To add a new Hadoop data warehouse:

  1. Go to Settings > Data Warehouses and click Create Data Warehouse.

  2. In the Add a Data Warehouse dialog box, under Type of Data Warehouse, select Hadoop.

  3. Enter a unique name for the data warehouse.

  4. (Optional) Enter the External Connection ID (formerly Query Name). The External Connection ID defaults to the data warehouse name. Override by entering a different name and enabling Override generated value.

  5. Enter the name of the schema for AtScale to use when creating aggregate tables.

  6. Specify the Data Warehouse as a Read-only source.

    • Select this option if AtScale will be configured to access this database with credentials that do not have permission to create new tables, or if you need to prevent AtScale from placing any aggregate tables in this data warehouse.
    • If Read-only source is enabled upon editing an existing data warehouse with aggregates present, all existing aggregates stored in this data warehouse will be deactivated.
  7. If desired, enable Impersonation to allow AtScale to communicate with the data platform using the BI tool end-user user credentials. This allows the data warehouse administrator to apply more detailed security policies when securing data.

  8. If Impersonation is enabled, toggle the settings as needed:

    • Always Use Canary Queries: Whether canary queries are required in light of aggregate misses.
    • Allow Partial Aggregate Usage: Allows mixed aggregate and raw data queries.

    Note

    When running HDP SparkSQL, enabling Always Use Canary Queries is required because SparkSQL is not integrated with Ranger (See RANGER-2128) and the alternative method of configuring Spark to run in LLAP mode is not supported by AtScale. It is not necessary to enable "Always Use Canary Queries" if running AtScale 2021.2.0+ and connecting to Apache Livy.

    Important

    AtScale cannot import data-loader bundles while impersonation is enabled. It is suggested that you import your desired data-loader bundles, commonly used for training, before enabling impersonation or use a separate AtScale installation for training purposes.

  9. (AtScale 7.4.0 and later) Select the Custom Function Installation Mode:

    • AtScale Managed - If selected, AtScale installs and manages the custom functions. enter the name of the AtScale User-Defined Aggregate Functions (UDAF) schema and a file system installation path.
    • Customer Managed - If selected, the Hadoop administrator installs the custom functions in a designated schema. See Customer-Managed UDAF Installation on a Hadoop Cluster. This is the required setting when connecting to MAPR. Enter the name of the AtScale UDAF schema to use.
    • None - Available for certain management edge-cases. Do not use this settings when servicing end-user queries because system performance will be degraded.
  10. If you selected AtScale Managed: Enter the file system install path.
    The AtScale engine uses this path to load data into the Hadoop Distributed File System (HDFS).
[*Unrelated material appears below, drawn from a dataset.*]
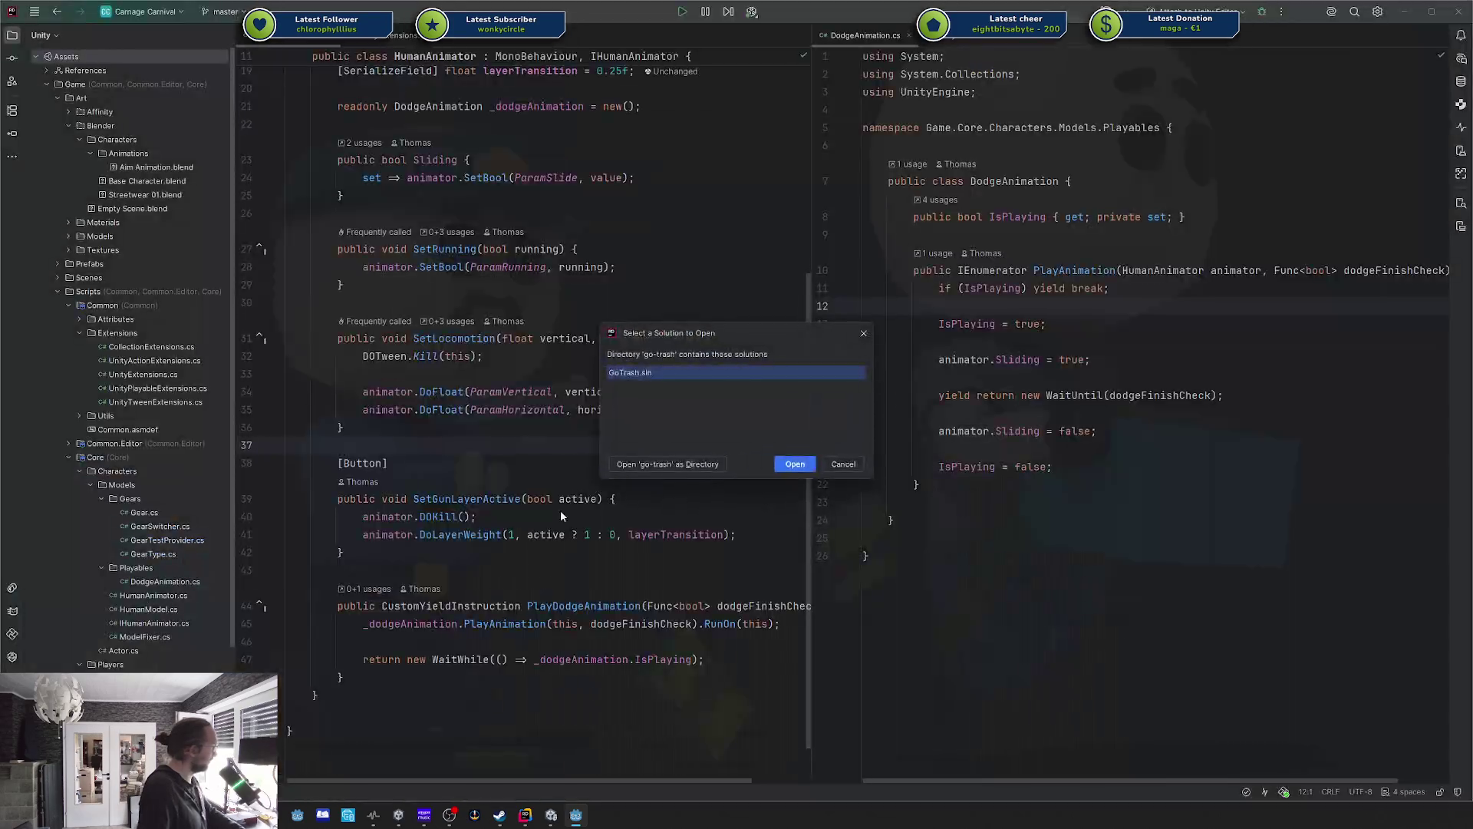
Open the GoTrash solution in Rider to see the script's extends Node template.
click(843, 463)
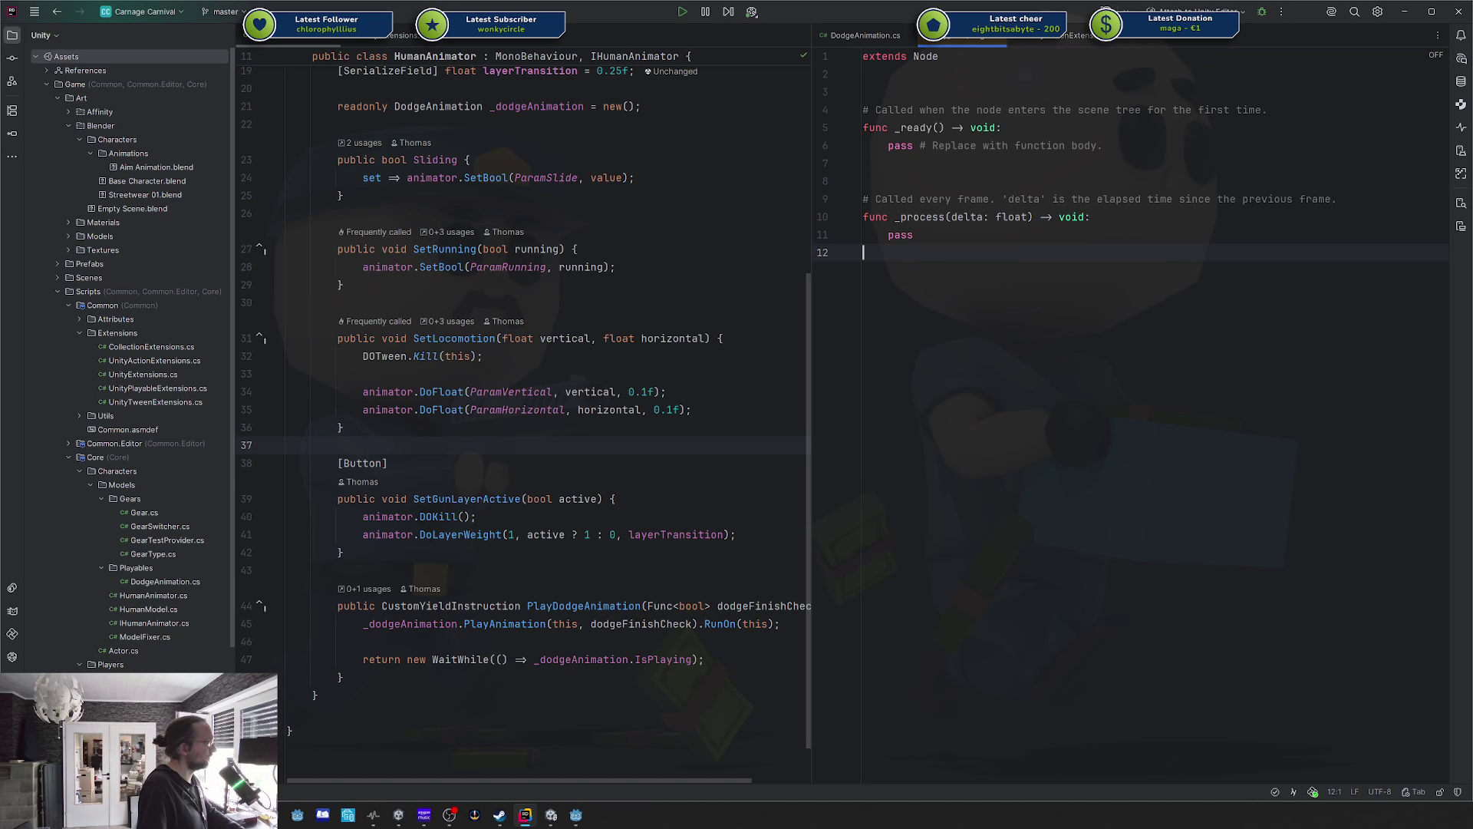
key(alt+Tab)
  11. Configure the file system type. This step is optional if your Custom Function Installation Mode is set to Customer Managed or None.
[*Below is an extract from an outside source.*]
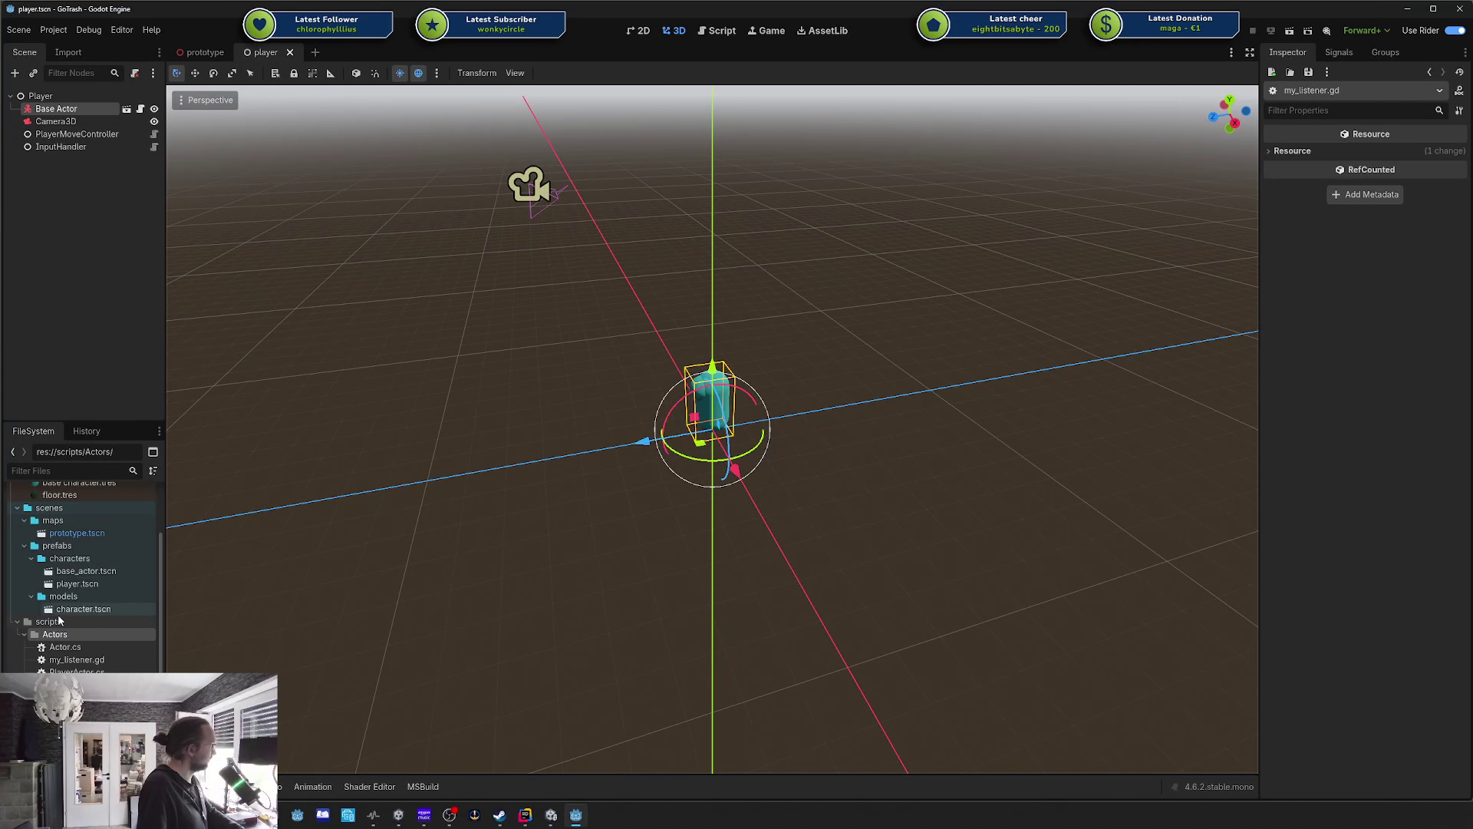
click(86, 651)
double_click(86, 652)
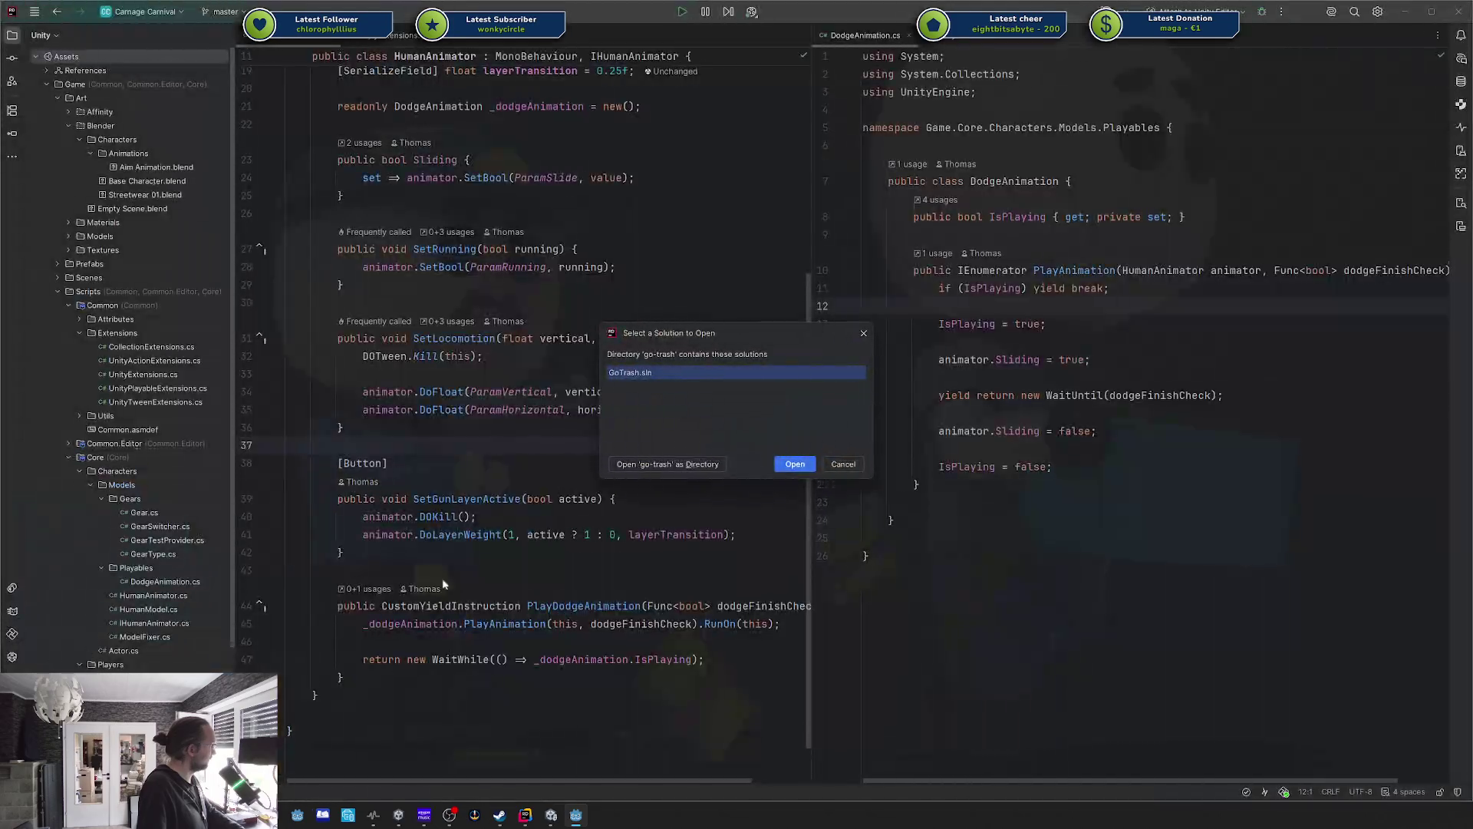
key(Return)
key(alt+Tab)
  12. Enter the URI for Hadoop NameNode 1.

  13. (Optional) Enter the Kerberos principal (if AtScale is configured to use Kerberos for authentication). For details, see Configuring Kerberos.

  14. Select the Hadoop RPC protection value.

  15. (Optional) Enter the information for NameNode 2.

  16. Click Save.

Add a Hadoop Connection

After setting up your data warehouse, you must add a SQL engine connection to the Hadoop data warehouse before you can run queries. You can establish multiple connections with different configurations to the same data warehouse. If multiple Hadoop connections are configured, you can assign which types of queries are permitted per connection. For more information on adding SQL-on-Hadoop engines, see Adding SQL-on-Hadoop Engines.

  1. Enter a unique name for the connection.

  2. Select the Server Type from the available selections.

  3. Enter the Hostname of the hosts which have this SQL engine installed. Multiple hosts can be separated by commas. Ranges are supported such as 192.168.1.[1-10], or 192.168.1.[1, 3, 5].

  4. Enter the Port number.

  5. Specify any Extra JDBC flags.

  6. Enter an Engine Management Console URL.

  7. Select the Authorization type.

  8. Test the connection.

  9. Click Save to complete the setup.